From the entries below, copy exactly the lines from the one that contains "staining of urothelial" through the one that contains "staining of normal", both included, and only those.

--- DATA FOR ANALYSIS ---

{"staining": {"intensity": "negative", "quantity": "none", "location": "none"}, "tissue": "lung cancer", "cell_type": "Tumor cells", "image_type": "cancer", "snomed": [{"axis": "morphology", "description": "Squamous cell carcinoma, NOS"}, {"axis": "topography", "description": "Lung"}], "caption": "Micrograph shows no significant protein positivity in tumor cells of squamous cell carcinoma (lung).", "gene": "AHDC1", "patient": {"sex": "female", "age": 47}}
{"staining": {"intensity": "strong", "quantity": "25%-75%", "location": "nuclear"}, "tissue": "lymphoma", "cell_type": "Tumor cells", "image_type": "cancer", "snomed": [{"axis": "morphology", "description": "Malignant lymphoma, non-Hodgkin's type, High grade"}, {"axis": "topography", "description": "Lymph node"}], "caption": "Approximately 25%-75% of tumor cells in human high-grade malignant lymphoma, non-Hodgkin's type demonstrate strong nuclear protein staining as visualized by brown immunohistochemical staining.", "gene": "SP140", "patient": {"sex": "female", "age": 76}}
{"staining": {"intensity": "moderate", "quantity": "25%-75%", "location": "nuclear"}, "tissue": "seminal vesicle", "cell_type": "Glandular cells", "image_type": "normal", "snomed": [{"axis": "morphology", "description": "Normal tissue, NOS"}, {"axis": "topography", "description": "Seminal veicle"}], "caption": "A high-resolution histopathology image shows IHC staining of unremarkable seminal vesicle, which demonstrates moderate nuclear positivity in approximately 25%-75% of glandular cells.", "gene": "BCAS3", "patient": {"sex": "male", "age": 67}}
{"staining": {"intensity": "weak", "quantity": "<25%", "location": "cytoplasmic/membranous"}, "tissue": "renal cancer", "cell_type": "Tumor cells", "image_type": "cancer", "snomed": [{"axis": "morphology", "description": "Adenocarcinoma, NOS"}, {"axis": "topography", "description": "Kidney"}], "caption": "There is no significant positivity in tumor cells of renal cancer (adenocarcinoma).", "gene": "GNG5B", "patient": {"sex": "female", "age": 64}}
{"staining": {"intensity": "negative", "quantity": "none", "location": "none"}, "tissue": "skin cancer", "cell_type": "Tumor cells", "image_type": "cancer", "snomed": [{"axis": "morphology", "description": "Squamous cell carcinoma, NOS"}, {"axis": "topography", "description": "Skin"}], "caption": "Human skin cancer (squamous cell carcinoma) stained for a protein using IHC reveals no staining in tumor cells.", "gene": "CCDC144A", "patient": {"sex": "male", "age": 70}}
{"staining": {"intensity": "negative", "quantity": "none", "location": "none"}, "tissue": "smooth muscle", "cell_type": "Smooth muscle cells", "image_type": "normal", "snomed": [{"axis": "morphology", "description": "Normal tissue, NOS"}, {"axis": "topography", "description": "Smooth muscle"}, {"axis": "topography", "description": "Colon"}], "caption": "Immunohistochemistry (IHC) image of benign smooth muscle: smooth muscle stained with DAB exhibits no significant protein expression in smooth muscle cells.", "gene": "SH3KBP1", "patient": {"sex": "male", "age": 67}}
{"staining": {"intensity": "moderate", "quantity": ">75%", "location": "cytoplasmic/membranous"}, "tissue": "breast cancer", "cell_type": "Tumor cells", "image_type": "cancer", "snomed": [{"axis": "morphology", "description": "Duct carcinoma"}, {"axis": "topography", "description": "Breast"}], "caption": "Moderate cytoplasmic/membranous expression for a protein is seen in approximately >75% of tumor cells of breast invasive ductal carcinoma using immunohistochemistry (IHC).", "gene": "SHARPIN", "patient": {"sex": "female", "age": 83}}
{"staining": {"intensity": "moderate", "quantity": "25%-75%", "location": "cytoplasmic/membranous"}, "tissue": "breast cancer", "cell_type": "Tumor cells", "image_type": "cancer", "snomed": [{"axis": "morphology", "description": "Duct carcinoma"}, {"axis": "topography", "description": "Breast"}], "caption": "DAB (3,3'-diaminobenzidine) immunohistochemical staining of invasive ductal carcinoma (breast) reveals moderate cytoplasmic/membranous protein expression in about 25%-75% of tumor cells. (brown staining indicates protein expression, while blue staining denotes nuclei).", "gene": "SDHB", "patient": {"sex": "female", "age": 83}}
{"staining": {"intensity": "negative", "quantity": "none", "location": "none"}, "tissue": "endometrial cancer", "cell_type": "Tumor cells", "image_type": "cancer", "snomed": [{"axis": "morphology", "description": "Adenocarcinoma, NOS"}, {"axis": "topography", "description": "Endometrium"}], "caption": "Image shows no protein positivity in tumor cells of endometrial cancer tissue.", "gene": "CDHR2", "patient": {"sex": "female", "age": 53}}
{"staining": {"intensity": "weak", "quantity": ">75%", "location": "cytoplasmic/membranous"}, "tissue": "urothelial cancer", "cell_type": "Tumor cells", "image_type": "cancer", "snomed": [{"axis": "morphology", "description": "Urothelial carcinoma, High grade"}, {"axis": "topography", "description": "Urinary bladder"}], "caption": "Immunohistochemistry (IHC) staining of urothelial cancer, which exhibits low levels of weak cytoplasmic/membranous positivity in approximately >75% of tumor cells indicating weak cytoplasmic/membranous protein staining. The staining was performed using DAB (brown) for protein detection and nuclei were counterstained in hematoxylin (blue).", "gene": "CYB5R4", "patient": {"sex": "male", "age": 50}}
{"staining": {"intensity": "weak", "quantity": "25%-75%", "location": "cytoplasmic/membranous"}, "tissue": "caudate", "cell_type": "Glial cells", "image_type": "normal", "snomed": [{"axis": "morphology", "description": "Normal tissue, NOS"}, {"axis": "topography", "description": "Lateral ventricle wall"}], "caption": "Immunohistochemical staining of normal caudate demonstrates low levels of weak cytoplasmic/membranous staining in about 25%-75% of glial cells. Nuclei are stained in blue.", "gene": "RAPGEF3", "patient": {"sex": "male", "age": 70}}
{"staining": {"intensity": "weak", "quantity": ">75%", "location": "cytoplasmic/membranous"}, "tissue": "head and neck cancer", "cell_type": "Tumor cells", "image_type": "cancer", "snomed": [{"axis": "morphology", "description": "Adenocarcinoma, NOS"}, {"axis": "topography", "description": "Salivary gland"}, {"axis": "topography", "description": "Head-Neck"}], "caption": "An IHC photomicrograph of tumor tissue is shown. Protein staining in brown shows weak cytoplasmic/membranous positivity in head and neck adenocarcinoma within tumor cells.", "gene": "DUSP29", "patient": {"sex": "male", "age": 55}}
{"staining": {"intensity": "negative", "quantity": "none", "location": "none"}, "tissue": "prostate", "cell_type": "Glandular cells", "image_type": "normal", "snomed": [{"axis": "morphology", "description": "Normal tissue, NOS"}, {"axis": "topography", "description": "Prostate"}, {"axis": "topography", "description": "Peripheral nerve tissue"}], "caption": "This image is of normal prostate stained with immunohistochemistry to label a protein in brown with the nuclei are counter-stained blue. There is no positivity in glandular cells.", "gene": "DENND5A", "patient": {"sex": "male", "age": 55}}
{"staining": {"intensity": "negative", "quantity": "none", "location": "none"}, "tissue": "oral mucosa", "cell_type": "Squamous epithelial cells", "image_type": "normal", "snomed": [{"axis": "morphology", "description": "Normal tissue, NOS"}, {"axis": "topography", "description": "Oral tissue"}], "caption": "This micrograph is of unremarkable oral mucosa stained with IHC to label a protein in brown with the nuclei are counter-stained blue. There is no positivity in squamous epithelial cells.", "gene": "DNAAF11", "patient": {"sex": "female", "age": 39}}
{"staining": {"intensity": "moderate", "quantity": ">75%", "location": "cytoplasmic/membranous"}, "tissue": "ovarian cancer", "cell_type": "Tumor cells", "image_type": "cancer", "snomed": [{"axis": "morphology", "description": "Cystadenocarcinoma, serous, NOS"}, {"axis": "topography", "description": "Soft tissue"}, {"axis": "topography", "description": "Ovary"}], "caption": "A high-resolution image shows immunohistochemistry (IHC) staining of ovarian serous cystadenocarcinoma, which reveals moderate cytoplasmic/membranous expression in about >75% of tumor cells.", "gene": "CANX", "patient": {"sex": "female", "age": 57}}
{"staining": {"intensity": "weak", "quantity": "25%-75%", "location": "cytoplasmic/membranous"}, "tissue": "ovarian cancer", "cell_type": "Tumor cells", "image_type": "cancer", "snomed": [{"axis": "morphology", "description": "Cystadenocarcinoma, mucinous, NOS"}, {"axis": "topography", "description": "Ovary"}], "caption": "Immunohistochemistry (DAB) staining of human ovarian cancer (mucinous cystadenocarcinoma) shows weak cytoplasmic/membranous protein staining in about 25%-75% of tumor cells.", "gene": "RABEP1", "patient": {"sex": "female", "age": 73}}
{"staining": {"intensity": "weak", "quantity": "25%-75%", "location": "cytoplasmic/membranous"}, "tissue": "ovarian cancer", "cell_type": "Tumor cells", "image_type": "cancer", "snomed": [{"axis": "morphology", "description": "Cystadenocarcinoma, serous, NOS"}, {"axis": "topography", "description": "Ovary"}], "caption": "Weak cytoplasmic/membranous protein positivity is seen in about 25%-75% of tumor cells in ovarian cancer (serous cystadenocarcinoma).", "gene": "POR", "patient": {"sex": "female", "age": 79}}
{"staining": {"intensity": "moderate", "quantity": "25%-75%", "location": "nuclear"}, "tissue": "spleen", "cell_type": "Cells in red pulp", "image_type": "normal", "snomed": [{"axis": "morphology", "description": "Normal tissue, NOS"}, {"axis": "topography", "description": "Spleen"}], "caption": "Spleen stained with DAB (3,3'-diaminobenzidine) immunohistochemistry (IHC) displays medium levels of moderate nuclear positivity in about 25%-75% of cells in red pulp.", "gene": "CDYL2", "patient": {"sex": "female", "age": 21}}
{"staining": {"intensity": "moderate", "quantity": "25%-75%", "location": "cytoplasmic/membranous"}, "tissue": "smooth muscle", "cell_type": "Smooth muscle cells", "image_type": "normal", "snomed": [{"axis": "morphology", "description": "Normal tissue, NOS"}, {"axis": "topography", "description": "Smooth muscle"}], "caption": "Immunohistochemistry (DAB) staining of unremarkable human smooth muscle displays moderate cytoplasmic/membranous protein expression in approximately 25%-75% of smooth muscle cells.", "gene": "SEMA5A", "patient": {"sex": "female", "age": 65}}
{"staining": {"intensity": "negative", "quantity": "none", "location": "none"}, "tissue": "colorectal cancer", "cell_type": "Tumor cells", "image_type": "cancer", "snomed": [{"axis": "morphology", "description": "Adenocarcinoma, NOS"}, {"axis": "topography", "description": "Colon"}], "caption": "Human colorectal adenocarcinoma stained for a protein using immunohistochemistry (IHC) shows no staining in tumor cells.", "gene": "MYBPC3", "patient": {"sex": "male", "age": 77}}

---

◆ **THE ANSWER**
{"staining": {"intensity": "weak", "quantity": ">75%", "location": "cytoplasmic/membranous"}, "tissue": "urothelial cancer", "cell_type": "Tumor cells", "image_type": "cancer", "snomed": [{"axis": "morphology", "description": "Urothelial carcinoma, High grade"}, {"axis": "topography", "description": "Urinary bladder"}], "caption": "Immunohistochemistry (IHC) staining of urothelial cancer, which exhibits low levels of weak cytoplasmic/membranous positivity in approximately >75% of tumor cells indicating weak cytoplasmic/membranous protein staining. The staining was performed using DAB (brown) for protein detection and nuclei were counterstained in hematoxylin (blue).", "gene": "CYB5R4", "patient": {"sex": "male", "age": 50}}
{"staining": {"intensity": "weak", "quantity": "25%-75%", "location": "cytoplasmic/membranous"}, "tissue": "caudate", "cell_type": "Glial cells", "image_type": "normal", "snomed": [{"axis": "morphology", "description": "Normal tissue, NOS"}, {"axis": "topography", "description": "Lateral ventricle wall"}], "caption": "Immunohistochemical staining of normal caudate demonstrates low levels of weak cytoplasmic/membranous staining in about 25%-75% of glial cells. Nuclei are stained in blue.", "gene": "RAPGEF3", "patient": {"sex": "male", "age": 70}}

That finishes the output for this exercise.